*Task item*. Below this line is a set of entries; quote exactly the lines from the line that contains "(3) : margin (3)|" to the line that contains "- **Negative Sentiment**: The", both lines included.
◆ ◆ ◆ ◆
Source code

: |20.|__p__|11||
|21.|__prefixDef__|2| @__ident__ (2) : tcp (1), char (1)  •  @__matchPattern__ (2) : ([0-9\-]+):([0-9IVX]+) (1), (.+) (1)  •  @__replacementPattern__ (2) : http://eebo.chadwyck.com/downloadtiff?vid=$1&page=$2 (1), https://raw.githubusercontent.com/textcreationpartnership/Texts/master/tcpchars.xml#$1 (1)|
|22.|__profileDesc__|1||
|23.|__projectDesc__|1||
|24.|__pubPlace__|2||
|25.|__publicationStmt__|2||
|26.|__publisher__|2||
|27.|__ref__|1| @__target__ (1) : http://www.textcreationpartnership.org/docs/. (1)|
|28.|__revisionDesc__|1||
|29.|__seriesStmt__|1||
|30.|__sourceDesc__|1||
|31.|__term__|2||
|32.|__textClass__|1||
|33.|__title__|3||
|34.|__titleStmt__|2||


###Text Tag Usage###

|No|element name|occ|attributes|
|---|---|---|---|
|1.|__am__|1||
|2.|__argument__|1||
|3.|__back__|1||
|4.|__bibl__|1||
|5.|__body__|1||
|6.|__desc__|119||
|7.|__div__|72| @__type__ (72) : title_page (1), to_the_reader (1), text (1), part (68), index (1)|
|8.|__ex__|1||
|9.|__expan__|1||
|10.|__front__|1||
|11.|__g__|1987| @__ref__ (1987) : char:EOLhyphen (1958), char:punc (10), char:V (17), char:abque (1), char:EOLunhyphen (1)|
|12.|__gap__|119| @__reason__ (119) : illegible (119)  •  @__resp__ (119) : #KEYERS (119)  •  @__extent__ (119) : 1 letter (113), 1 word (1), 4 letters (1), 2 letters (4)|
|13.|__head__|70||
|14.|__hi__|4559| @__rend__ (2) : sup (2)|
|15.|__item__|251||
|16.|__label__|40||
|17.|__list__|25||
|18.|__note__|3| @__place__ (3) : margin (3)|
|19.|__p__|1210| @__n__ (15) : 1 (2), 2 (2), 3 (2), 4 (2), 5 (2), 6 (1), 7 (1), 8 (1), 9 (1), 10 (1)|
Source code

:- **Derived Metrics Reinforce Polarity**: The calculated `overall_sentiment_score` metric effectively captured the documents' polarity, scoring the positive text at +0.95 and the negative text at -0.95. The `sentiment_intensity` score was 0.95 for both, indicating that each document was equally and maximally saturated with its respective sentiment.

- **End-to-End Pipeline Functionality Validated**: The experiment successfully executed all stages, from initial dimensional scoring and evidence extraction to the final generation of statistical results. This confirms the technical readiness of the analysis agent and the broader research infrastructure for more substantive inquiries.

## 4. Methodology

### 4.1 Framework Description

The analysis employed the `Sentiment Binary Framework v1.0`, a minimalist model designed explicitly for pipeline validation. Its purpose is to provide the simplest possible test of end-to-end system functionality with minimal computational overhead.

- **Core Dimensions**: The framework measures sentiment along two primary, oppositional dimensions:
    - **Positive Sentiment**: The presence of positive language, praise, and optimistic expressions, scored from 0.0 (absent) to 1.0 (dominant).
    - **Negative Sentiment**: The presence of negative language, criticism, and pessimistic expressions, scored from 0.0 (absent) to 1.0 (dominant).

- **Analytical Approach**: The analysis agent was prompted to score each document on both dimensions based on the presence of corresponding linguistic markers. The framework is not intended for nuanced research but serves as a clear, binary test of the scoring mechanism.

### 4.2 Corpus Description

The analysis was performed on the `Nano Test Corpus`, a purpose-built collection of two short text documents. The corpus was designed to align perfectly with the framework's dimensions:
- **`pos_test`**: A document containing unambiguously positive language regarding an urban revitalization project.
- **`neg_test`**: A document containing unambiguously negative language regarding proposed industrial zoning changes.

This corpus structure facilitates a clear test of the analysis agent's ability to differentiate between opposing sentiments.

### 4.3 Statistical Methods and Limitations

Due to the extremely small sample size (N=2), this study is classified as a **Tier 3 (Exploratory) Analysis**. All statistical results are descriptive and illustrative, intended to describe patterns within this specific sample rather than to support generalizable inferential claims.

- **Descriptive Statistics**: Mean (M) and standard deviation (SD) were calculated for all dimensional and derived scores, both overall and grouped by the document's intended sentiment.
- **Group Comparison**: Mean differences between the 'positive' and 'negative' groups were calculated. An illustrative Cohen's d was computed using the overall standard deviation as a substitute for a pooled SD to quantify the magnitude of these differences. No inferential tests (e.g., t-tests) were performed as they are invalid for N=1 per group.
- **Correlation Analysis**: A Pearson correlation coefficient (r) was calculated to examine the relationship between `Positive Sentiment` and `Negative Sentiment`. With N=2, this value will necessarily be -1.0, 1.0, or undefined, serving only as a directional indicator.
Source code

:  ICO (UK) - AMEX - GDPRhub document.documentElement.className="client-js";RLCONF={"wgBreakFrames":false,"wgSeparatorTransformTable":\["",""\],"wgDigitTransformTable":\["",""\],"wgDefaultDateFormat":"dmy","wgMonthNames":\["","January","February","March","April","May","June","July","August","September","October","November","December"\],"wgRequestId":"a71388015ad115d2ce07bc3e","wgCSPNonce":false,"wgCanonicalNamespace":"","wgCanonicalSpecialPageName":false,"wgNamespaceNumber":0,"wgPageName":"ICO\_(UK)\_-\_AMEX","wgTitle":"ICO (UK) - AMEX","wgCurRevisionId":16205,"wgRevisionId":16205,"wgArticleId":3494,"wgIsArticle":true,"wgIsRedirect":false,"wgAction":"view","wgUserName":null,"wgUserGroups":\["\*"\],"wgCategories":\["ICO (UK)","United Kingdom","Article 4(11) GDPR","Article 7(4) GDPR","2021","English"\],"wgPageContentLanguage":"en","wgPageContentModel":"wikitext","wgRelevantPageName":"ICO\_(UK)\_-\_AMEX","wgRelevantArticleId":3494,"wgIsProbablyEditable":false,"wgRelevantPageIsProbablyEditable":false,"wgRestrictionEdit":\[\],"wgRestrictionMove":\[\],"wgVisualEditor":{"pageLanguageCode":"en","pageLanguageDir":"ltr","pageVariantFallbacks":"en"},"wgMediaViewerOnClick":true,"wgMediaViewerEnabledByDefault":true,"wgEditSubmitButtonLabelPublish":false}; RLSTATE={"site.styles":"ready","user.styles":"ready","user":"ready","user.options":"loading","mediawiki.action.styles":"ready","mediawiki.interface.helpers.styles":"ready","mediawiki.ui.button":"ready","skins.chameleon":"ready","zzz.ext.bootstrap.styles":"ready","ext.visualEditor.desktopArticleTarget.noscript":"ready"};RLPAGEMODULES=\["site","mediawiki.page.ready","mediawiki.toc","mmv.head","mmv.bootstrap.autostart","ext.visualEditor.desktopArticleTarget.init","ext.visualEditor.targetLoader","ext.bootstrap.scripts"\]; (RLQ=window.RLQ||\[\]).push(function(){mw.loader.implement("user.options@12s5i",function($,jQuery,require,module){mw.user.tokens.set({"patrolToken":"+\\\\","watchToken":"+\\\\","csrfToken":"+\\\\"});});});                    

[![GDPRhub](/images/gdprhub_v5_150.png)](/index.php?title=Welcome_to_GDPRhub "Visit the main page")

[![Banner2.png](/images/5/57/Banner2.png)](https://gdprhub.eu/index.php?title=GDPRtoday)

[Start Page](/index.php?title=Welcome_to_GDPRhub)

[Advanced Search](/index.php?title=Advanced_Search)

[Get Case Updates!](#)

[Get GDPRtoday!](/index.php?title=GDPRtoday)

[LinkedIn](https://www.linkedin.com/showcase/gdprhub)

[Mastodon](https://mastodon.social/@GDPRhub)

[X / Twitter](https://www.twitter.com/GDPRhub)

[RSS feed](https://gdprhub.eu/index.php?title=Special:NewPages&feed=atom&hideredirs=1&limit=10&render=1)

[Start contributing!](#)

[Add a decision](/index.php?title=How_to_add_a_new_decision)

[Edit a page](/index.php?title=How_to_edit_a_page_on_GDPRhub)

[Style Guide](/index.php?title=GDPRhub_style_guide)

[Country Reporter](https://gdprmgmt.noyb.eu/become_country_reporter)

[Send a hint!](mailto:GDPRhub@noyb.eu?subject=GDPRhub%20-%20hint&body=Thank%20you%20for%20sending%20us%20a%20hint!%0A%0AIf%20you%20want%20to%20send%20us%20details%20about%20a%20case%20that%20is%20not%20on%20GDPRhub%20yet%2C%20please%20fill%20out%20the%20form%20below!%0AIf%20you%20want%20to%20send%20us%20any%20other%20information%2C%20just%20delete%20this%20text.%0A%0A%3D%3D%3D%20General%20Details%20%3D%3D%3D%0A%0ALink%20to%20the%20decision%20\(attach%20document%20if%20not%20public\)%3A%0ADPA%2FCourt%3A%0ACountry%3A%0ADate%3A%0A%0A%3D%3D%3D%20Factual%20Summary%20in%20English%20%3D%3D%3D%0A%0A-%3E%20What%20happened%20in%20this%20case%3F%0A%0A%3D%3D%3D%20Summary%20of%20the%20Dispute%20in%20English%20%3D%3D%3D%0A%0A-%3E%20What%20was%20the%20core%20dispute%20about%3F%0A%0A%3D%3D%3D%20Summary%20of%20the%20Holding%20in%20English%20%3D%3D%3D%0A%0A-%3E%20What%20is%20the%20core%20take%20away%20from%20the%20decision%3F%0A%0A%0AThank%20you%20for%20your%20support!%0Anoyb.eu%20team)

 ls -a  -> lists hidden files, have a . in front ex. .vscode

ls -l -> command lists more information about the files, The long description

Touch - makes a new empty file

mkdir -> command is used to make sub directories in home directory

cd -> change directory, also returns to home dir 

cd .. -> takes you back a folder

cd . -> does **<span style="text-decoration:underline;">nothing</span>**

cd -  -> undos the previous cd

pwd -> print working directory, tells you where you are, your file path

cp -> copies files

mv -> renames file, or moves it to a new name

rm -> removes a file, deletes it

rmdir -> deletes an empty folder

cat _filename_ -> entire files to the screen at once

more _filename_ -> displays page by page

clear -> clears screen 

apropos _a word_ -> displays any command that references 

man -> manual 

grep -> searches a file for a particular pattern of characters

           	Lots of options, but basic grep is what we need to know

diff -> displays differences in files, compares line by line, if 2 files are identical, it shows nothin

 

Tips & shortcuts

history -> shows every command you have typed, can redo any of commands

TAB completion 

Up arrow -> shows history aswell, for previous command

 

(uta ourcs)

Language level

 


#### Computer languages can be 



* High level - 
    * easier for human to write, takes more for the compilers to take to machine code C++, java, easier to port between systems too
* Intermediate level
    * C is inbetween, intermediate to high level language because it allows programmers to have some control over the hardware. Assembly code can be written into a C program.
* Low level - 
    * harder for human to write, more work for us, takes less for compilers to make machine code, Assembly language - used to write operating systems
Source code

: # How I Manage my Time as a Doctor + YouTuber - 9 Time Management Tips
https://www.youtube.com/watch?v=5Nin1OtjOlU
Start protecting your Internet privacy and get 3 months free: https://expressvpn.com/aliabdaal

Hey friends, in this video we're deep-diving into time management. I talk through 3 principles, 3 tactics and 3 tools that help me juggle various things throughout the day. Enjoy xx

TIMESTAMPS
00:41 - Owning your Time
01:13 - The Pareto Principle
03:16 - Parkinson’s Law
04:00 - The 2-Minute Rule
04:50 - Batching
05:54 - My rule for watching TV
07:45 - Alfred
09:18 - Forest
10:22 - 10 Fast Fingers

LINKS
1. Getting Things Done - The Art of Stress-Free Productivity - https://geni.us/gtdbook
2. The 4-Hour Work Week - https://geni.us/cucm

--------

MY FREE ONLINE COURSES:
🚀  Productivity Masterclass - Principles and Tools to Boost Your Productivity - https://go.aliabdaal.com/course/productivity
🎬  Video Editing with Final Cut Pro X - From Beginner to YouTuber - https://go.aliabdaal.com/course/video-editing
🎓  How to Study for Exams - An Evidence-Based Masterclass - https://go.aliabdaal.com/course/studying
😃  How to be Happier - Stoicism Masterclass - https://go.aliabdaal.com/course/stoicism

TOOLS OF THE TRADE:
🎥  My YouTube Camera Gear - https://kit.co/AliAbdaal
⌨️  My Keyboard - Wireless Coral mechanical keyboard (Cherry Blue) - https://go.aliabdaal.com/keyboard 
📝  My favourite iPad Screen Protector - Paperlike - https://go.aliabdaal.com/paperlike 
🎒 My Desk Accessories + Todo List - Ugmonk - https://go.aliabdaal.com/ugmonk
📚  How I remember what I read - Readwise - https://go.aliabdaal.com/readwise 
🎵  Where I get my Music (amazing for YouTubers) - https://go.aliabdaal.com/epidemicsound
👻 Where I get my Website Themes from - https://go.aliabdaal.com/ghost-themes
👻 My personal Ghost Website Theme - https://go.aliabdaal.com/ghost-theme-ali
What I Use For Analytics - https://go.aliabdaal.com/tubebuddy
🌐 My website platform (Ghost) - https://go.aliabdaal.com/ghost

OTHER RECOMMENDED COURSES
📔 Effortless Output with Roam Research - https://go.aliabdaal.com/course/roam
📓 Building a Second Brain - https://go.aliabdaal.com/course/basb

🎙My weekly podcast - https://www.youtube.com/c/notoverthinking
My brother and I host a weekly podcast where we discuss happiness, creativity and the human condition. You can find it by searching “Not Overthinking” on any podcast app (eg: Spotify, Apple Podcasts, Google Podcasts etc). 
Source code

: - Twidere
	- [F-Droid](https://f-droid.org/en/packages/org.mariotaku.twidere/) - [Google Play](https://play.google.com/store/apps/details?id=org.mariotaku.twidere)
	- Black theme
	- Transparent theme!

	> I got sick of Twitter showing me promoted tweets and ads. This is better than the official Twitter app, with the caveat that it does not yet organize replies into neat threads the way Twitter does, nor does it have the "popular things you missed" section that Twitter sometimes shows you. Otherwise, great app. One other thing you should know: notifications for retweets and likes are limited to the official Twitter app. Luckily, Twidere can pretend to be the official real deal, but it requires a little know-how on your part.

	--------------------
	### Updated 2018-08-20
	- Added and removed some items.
◆ ◆ ◆ ◆
*Solved problem*.
|18.|__note__|3| @__place__ (3) : margin (3)|
|19.|__p__|1210| @__n__ (15) : 1 (2), 2 (2), 3 (2), 4 (2), 5 (2), 6 (1), 7 (1), 8 (1), 9 (1), 10 (1)|
Source code

:- **Derived Metrics Reinforce Polarity**: The calculated `overall_sentiment_score` metric effectively captured the documents' polarity, scoring the positive text at +0.95 and the negative text at -0.95. The `sentiment_intensity` score was 0.95 for both, indicating that each document was equally and maximally saturated with its respective sentiment.

- **End-to-End Pipeline Functionality Validated**: The experiment successfully executed all stages, from initial dimensional scoring and evidence extraction to the final generation of statistical results. This confirms the technical readiness of the analysis agent and the broader research infrastructure for more substantive inquiries.

## 4. Methodology

### 4.1 Framework Description

The analysis employed the `Sentiment Binary Framework v1.0`, a minimalist model designed explicitly for pipeline validation. Its purpose is to provide the simplest possible test of end-to-end system functionality with minimal computational overhead.

- **Core Dimensions**: The framework measures sentiment along two primary, oppositional dimensions:
    - **Positive Sentiment**: The presence of positive language, praise, and optimistic expressions, scored from 0.0 (absent) to 1.0 (dominant).
    - **Negative Sentiment**: The presence of negative language, criticism, and pessimistic expressions, scored from 0.0 (absent) to 1.0 (dominant).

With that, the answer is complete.